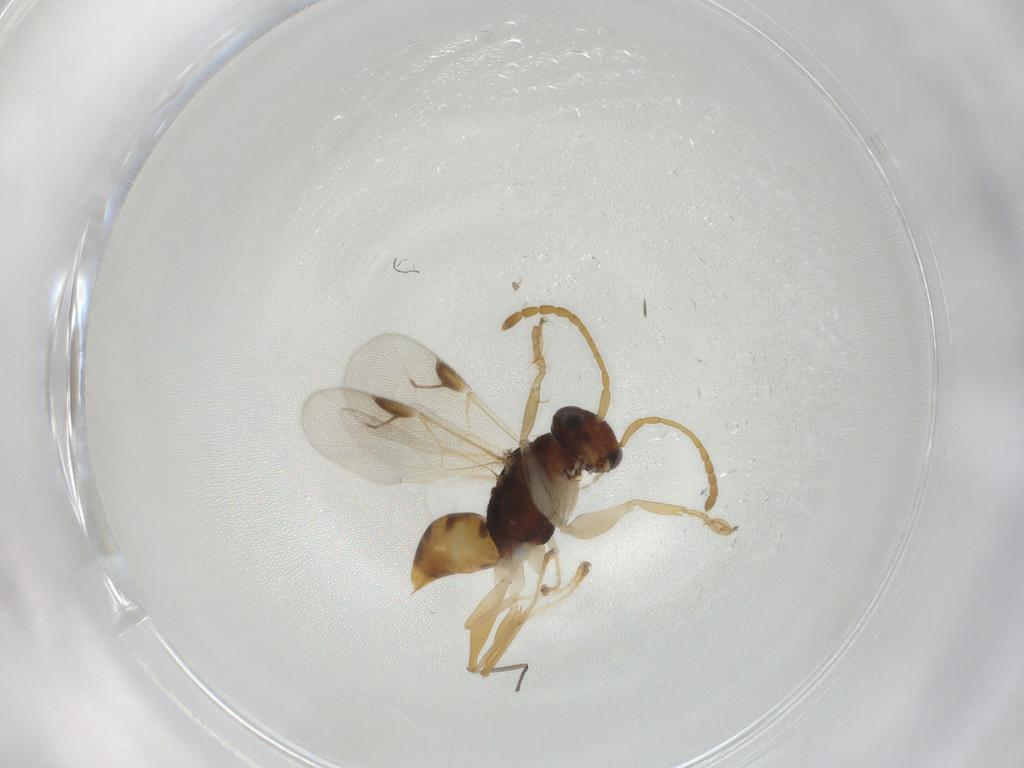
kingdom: Animalia
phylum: Arthropoda
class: Insecta
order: Hymenoptera
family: Dryinidae
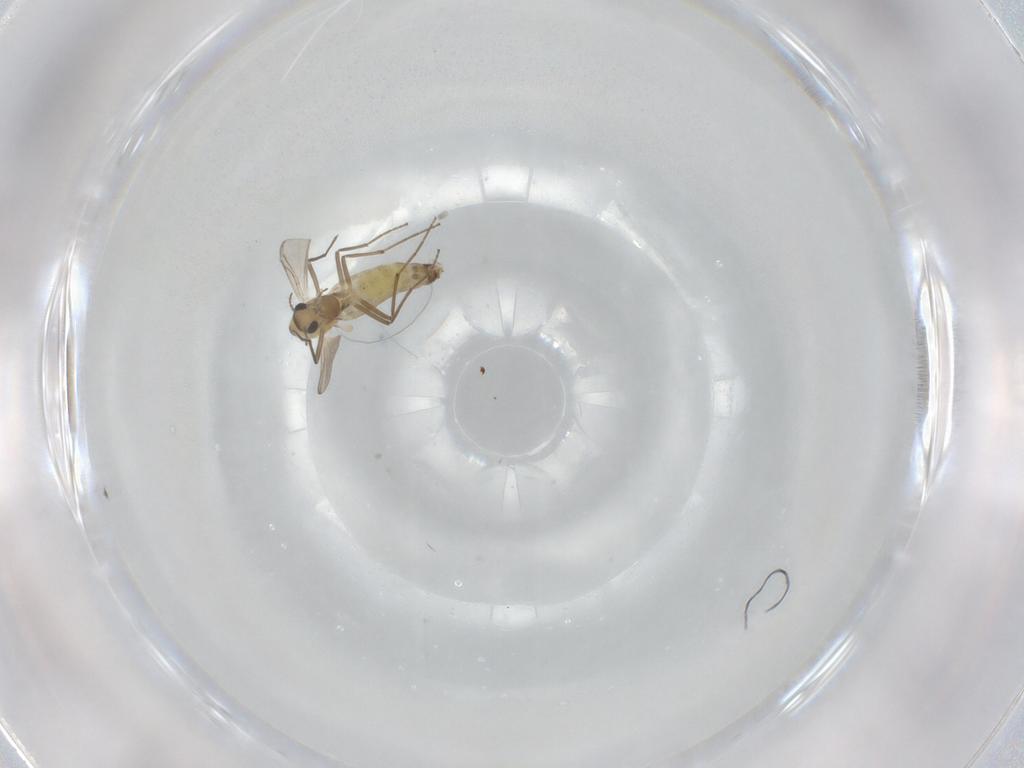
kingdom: Animalia
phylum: Arthropoda
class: Insecta
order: Diptera
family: Chironomidae
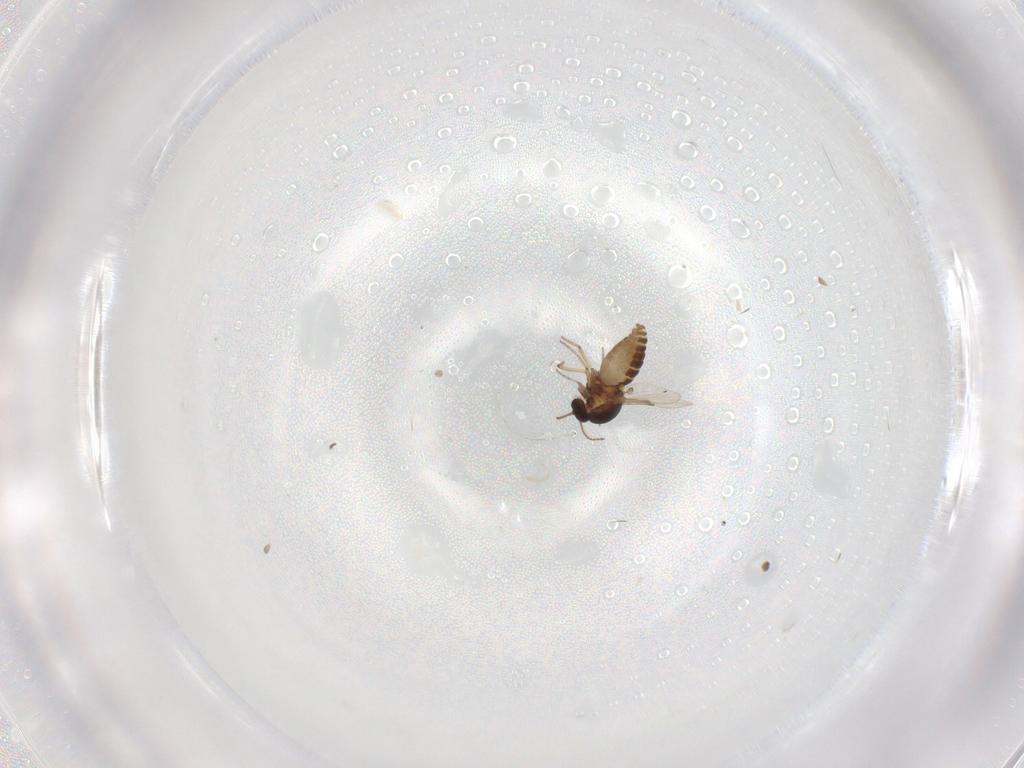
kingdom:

········

_Objective_
Write out every line from the records above as a numbered list, skipping blank lines and leaving out the pictures.

_Task answer_
1. kingdom: Animalia
2. phylum: Arthropoda
3. class: Insecta
4. order: Hymenoptera
5. family: Dryinidae
6. kingdom: Animalia
7. phylum: Arthropoda
8. class: Insecta
9. order: Diptera
10. family: Chironomidae
11. kingdom:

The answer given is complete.